| Required work |
For every line in the records that has the word "штука", make a copy.
□ □ □ □ □
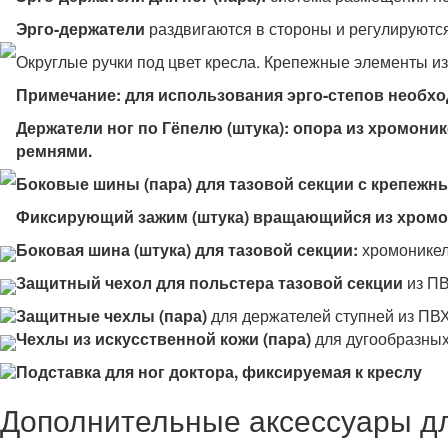
Эрго-держатели
раздвигаются в стороны и регулируютс
Округлые ручки под цвет кресла. Крепежные элементы из
Примечание: для использования эрго-степов необх
Держатели ног по Гёпелю (штука): опора из хромон
ремнями.
Боковые шины (пара) для тазовой секции с крепежн
Фиксирующий зажим (штука) вращающийся из хромон
Боковая шина (штука) для тазовой секции:
хромоникеле
Защитный чехол для польстера тазовой секции
из ПВ
Защитные чехлы (пара)
для держателей ступней из ПВ
Чехлы из искусственной кожи (пара)
для дугообразных
Подставка для ног доктора, фиксируемая к креслу
Дополнительные аксессуары д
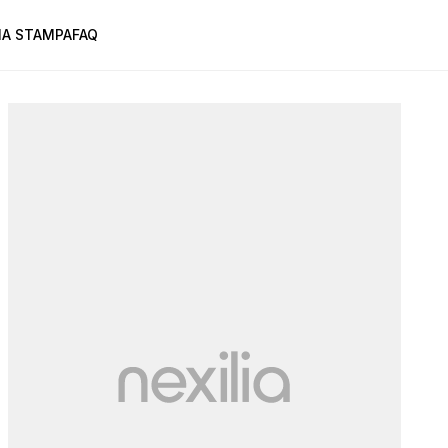
A STAMPA
FAQ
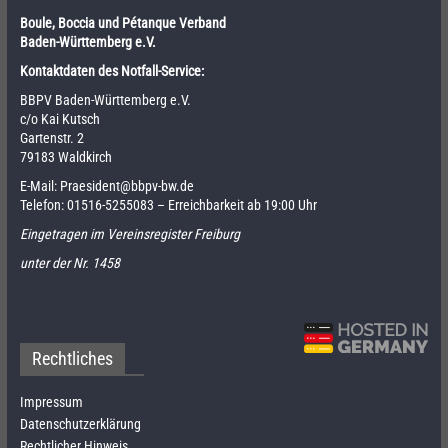
Boule, Boccia und Pétanque Verband
Baden-Württemberg e.V.
Kontaktdaten des Notfall-Service:
BBPV Baden-Württemberg e.V.
c/o Kai Kutsch
Gartenstr. 2
79183 Waldkirch
E-Mail:
Praesident@bbpv-bw.de
Telefon:
01516-5255083
– Erreichbarkeit ab 19:00 Uhr
Eingetragen im Vereinsregister Freiburg
unter der Nr. 1458
Rechtliches
Impressum
Datenschutzerklärung
Rechtlicher Hinweis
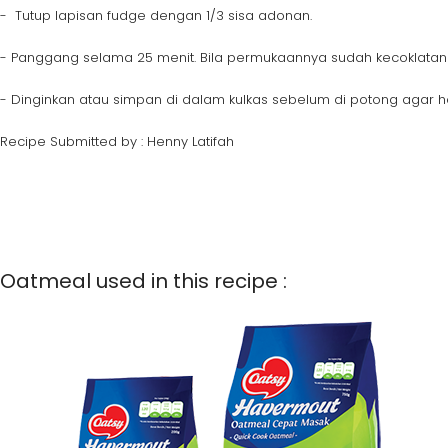
- Tutup lapisan fudge dengan 1/3 sisa adonan.
- Panggang selama 25 menit. Bila permukaannya sudah kecoklatan 
- Dinginkan atau simpan di dalam kulkas sebelum di potong agar ha
Recipe Submitted by : Henny Latifah
Oatmeal used in this recipe :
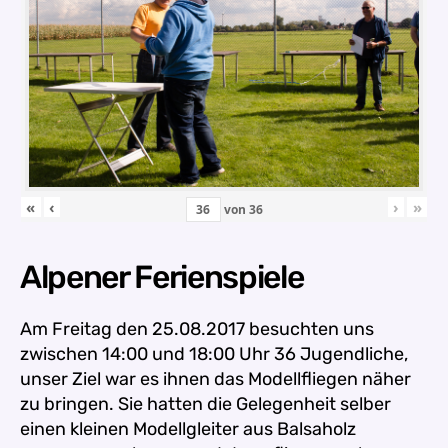
«
‹
›
»
von
36
Alpener Ferienspiele
Am Freitag den 25.08.2017 besuchten uns
zwischen
14:00 und 18:00 Uhr 36 Jugendliche,
unser Ziel war es ihnen das Modellfliegen näher
zu bringen. Sie hatten die Gelegenheit selber
einen kleinen Modellgleiter aus Balsaholz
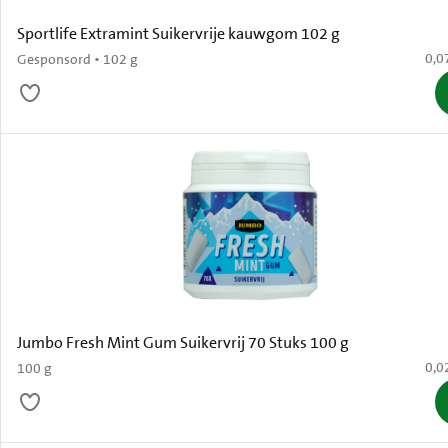
Sportlife Extramint Suikervrije kauwgom 102 g
€ 0,
0,0
Gesponsord • 102 g
Jumbo Fresh Mint Gum Suikervrij 70 Stuks 100 g
€ 0,
0,0
100 g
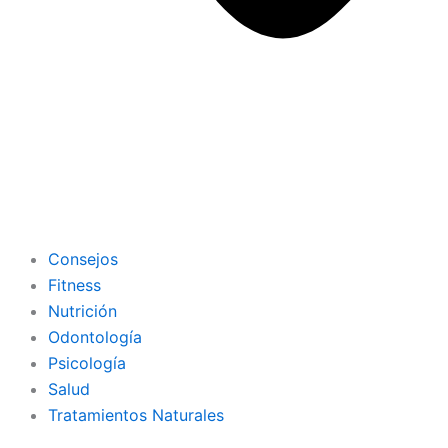
Consejos
Fitness
Nutrición
Odontología
Psicología
Salud
Tratamientos Naturales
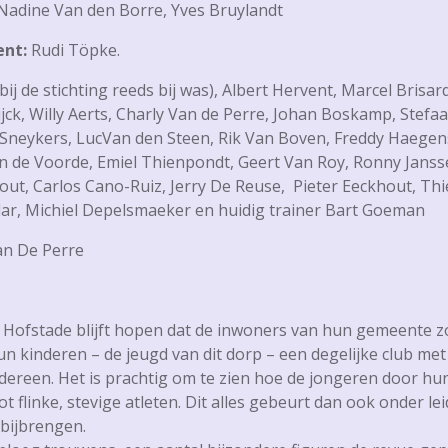
Nadine Van den Borre, Yves Bruylandt
ent:
Rudi Töpke.
ij de stichting reeds bij was), Albert Hervent, Marcel Brisar
ijck, Willy Aerts, Charly Van de Perre, Johan Boskamp, Stefaa
s Sneykers, LucVan den Steen, Rik Van Boven, Freddy Haege
 de Voorde, Emiel Thienpondt, Geert Van Roy, Ronny Jans
ut, Carlos Cano-Ruiz, Jerry De Reuse, Pieter Eeckhout, Th
ylar, Michiel Depelsmaeker en huidig trainer Bart Goeman
an De Perre
t Hofstade blijft hopen dat de inwoners van hun gemeente z
n kinderen – de jeugd van dit dorp – een degelijke club me
dereen. Het is prachtig om te zien hoe de jongeren door hun
t flinke, stevige atleten. Dit alles gebeurt dan ook onder l
 bijbrengen.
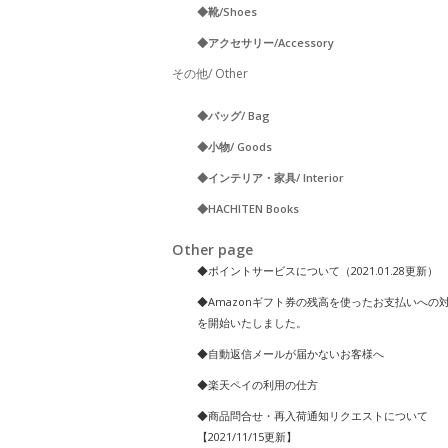
◆靴/Shoes
◆アクセサリー/Accessory
その他/ Other
◆バッグ/ Bag
◆小物/ Goods
◆インテリア・家具/ Interior
◆HACHITEN Books
Other page
◆ポイントサービスについて（2021.01.28更新）
◆Amazonギフト券の残高を使ったお支払いへの
を開始いたしました。
◆自動返信メールが届かないお客様へ
◆楽天ペイの利用の仕方
◆商品問合せ・再入荷通知リクエストについて
【2021/11/15更新】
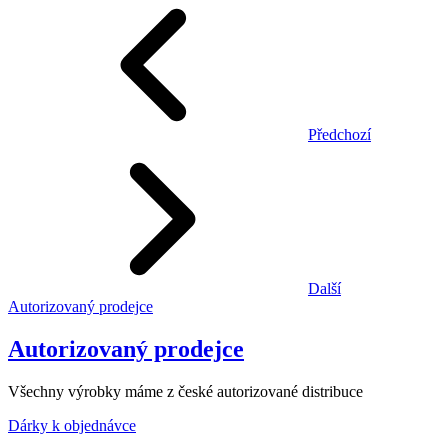
Předchozí
Další
Autorizovaný prodejce
Autorizovaný prodejce
Všechny výrobky máme z české autorizované distribuce
Dárky k objednávce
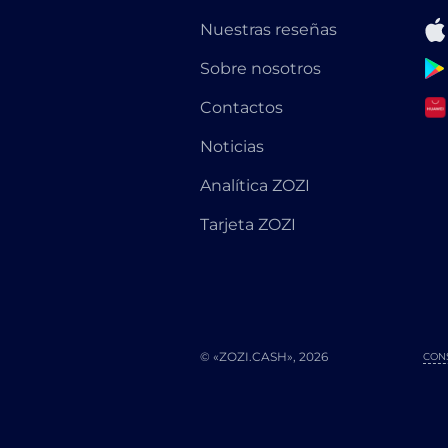
Nuestras reseñas
Sobre nosotros
Contactos
Noticias
Analítica ZOZI
Tarjeta ZOZI
© «ZOZI.CASH», 2026
CON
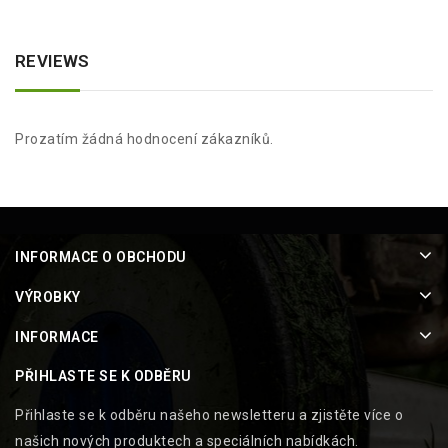
REVIEWS
Prozatím žádná hodnocení zákazníků.
INFORMACE O OBCHODU
VÝROBKY
INFORMACE
PŘIHLASTE SE K ODBĚRU
Přihlaste se k odběru našeho newsletteru a zjistěte více o
našich nových produktech a speciálních nabídkách.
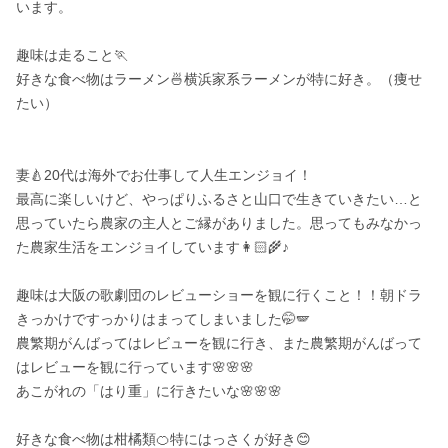
います。

趣味は走ること🏃

好きな食べ物はラーメン🍜横浜家系ラーメンが特に好き。（痩せ
たい）

妻🍐20代は海外でお仕事して人生エンジョイ！

最高に楽しいけど、やっぱりふるさと山口で生きていきたい…と
思っていたら農家の主人とご縁がありました。思ってもみなかっ
た農家生活をエンジョイしています👩🏻‍🌾♪

趣味は大阪の歌劇団のレビューショーを観に行くこと！！朝ドラ
きっかけですっかりはまってしまいました🤭🪽

農繁期がんばってはレビューを観に行き、また農繁期がんばって
はレビューを観に行っています🌸🌸🌸

あこがれの「はり重」に行きたいな🌸🌸🌸

好きな食べ物は柑橘類🍊特にはっさくが好き😊
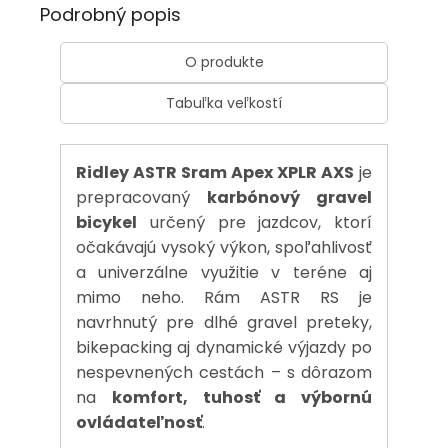
Podrobný popis
O produkte
Tabuľka veľkostí
Ridley ASTR Sram Apex XPLR AXS
je
prepracovaný
karbónový gravel
bicykel
určený pre jazdcov, ktorí
očakávajú vysoký výkon, spoľahlivosť
a univerzálne využitie v teréne aj
mimo neho. Rám ASTR RS je
navrhnutý pre dlhé gravel preteky,
bikepacking aj dynamické výjazdy po
nespevnených cestách – s dôrazom
na
komfort, tuhosť a výbornú
ovládateľnosť
.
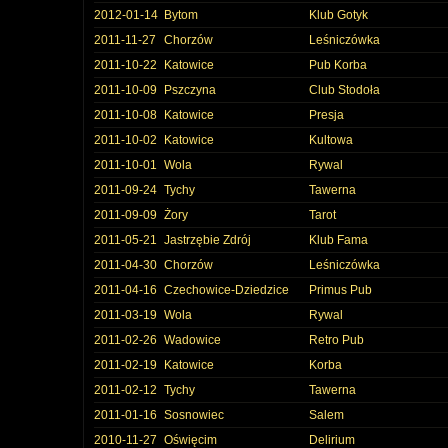
2012-01-14
Bytom
Klub Gotyk
2011-11-27
Chorzów
Leśniczówka
2011-10-22
Katowice
Pub Korba
2011-10-09
Pszczyna
Club Stodoła
2011-10-08
Katowice
Presja
2011-10-02
Katowice
Kultowa
2011-10-01
Wola
Rywal
2011-09-24
Tychy
Tawerna
2011-09-09
Żory
Tarot
2011-05-21
Jastrzębie Zdrój
Klub Fama
2011-04-30
Chorzów
Leśniczówka
2011-04-16
Czechowice-Dziedzice
Primus Pub
2011-03-19
Wola
Rywal
2011-02-26
Wadowice
Retro Pub
2011-02-19
Katowice
Korba
2011-02-12
Tychy
Tawerna
2011-01-16
Sosnowiec
Salem
2010-11-27
Oświęcim
Delirium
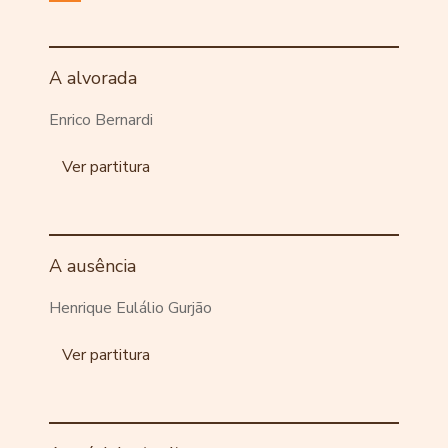
A alvorada
Enrico Bernardi
Ver partitura
A ausência
Henrique Eulálio Gurjão
Ver partitura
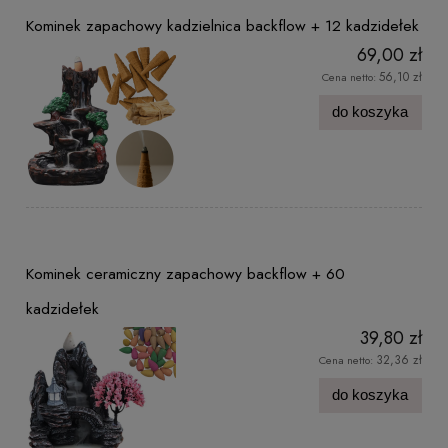
Kominek zapachowy kadzielnica backflow + 12 kadzidełek
69,00 zł
56,10 zł
Cena netto:
do koszyka
Kominek ceramiczny zapachowy backflow + 60
kadzidełek
39,80 zł
32,36 zł
Cena netto:
do koszyka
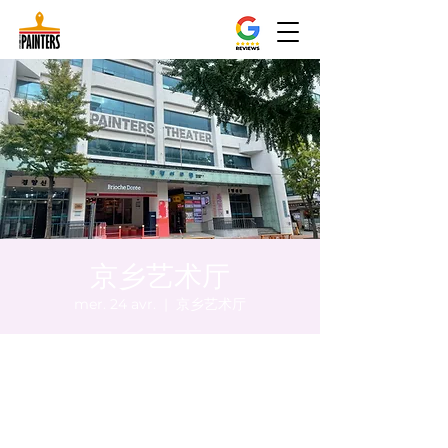
京乡艺术厅
mer. 24 avr.
  |  
京乡艺术厅
Heure et lieu
24 avr. 2024, 20:00 – 20:05
京乡艺术厅, 首尔市 中区 贞洞路3 京乡艺术厅
1楼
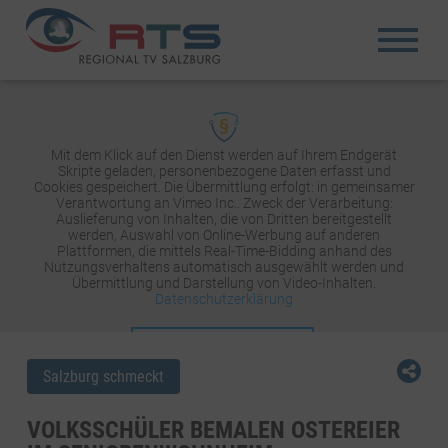
Mit dem Klick auf den Dienst werden auf Ihrem Endgerät
Skripte geladen, personenbezogene Daten erfasst und
Cookies gespeichert. Die Übermittlung erfolgt: in gemeinsamer
Verantwortung an Vimeo Inc.. Zweck der Verarbeitung:
Auslieferung von Inhalten, die von Dritten bereitgestellt
werden, Auswahl von Online-Werbung auf anderen
Plattformen, die mittels Real-Time-Bidding anhand des
Nutzungsverhaltens automatisch ausgewählt werden und
Übermittlung und Darstellung von Video-Inhalten.
Datenschutzerklärung
INHALT AKTIVIEREN
Salzburg schmeckt
VOLKSSCHÜLER BEMALEN OSTEREIER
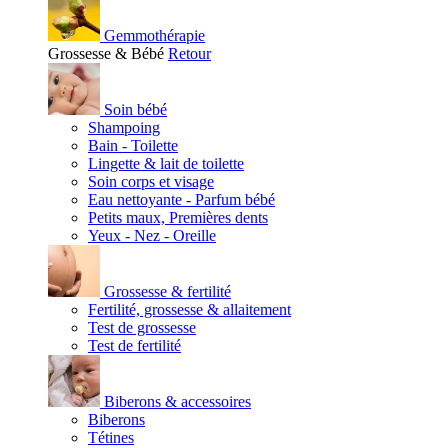
Gemmothérapie
Grossesse & Bébé
Retour
Soin bébé
Shampoing
Bain - Toilette
Lingette & lait de toilette
Soin corps et visage
Eau nettoyante - Parfum bébé
Petits maux, Premières dents
Yeux - Nez - Oreille
Grossesse & fertilité
Fertilité, grossesse & allaitement
Test de grossesse
Test de fertilité
Biberons & accessoires
Biberons
Tétines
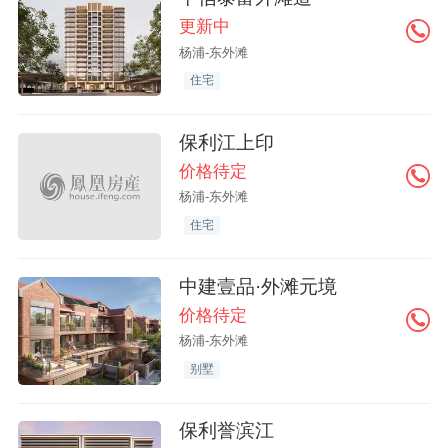
更新中
杨浦-东外滩
住宅
保利江上印
价格待定
杨浦-东外滩
住宅
中建壹品·外滩元境
价格待定
杨浦-东外滩
别墅
保利誉滨江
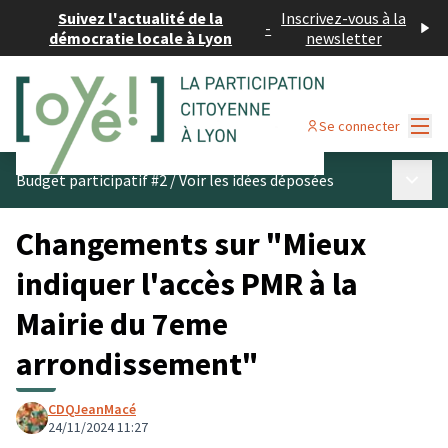
Suivez l'actualité de la
Inscrivez-vous à la
-
démocratie locale à Lyon
newsletter
Menu
Se connecter
Menu p
Budget participatif #2
/
Voir les idées déposées
Changements sur "Mieux
indiquer l'accès PMR à la
Mairie du 7eme
arrondissement"
CDQJeanMacé
24/11/2024 11:27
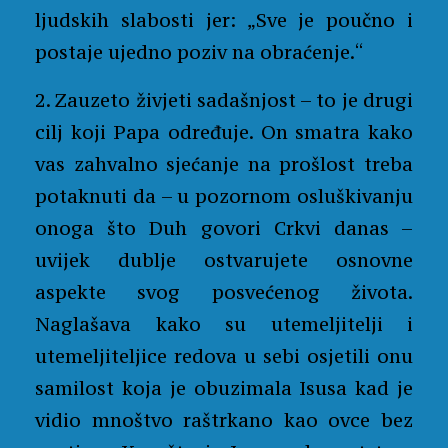
ljudskih slabosti jer: „Sve je poučno i
postaje ujedno poziv na obraćenje.“
2. Zauzeto živjeti sadašnjost – to je drugi
cilj koji Papa određuje. On smatra kako
vas zahvalno sjećanje na prošlost treba
potaknuti da – u pozornom osluškivanju
onoga što Duh govori Crkvi danas –
uvijek dublje ostvarujete osnovne
aspekte svog posvećenog života.
Naglašava kako su utemeljitelji i
utemeljiteljice redova u sebi osjetili onu
samilost koja je obuzimala Isusa kad je
vidio mnoštvo raštrkano kao ovce bez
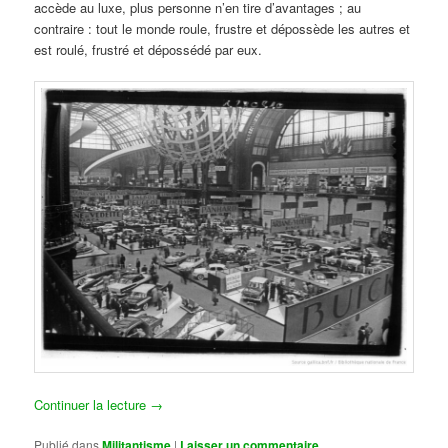
accède au luxe, plus personne n’en tire d’avantages ; au
contraire : tout le monde roule, frustre et dépossède les autres et
est roulé, frustré et dépossédé par eux.
Continuer la lecture
→
Publié dans
Militantisme
|
Laisser un commentaire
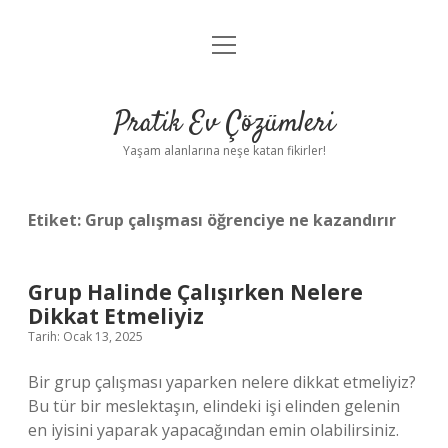
menüyü
Anasayfa
aç
Gizlilik Politikası
Pratik Ev Çözümleri
Yasal Uyarı
Yaşam alanlarına neşe katan fikirler!
Hakkımızda
Etiket:
Grup çalışması öğrenciye ne kazandırır
Grup Halinde Çalışırken Nelere
Dikkat Etmeliyiz
Tarih: Ocak 13, 2025
Bir grup çalışması yaparken nelere dikkat etmeliyiz?
Bu tür bir meslektaşın, elindeki işi elinden gelenin
en iyisini yaparak yapacağından emin olabilirsiniz.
□ □ □ □ □
| Finished task |
Держатели ног по Гёпелю (штука): опора из хромон
Фиксирующий зажим (штука) вращающийся из хромон
Боковая шина (штука) для тазовой секции:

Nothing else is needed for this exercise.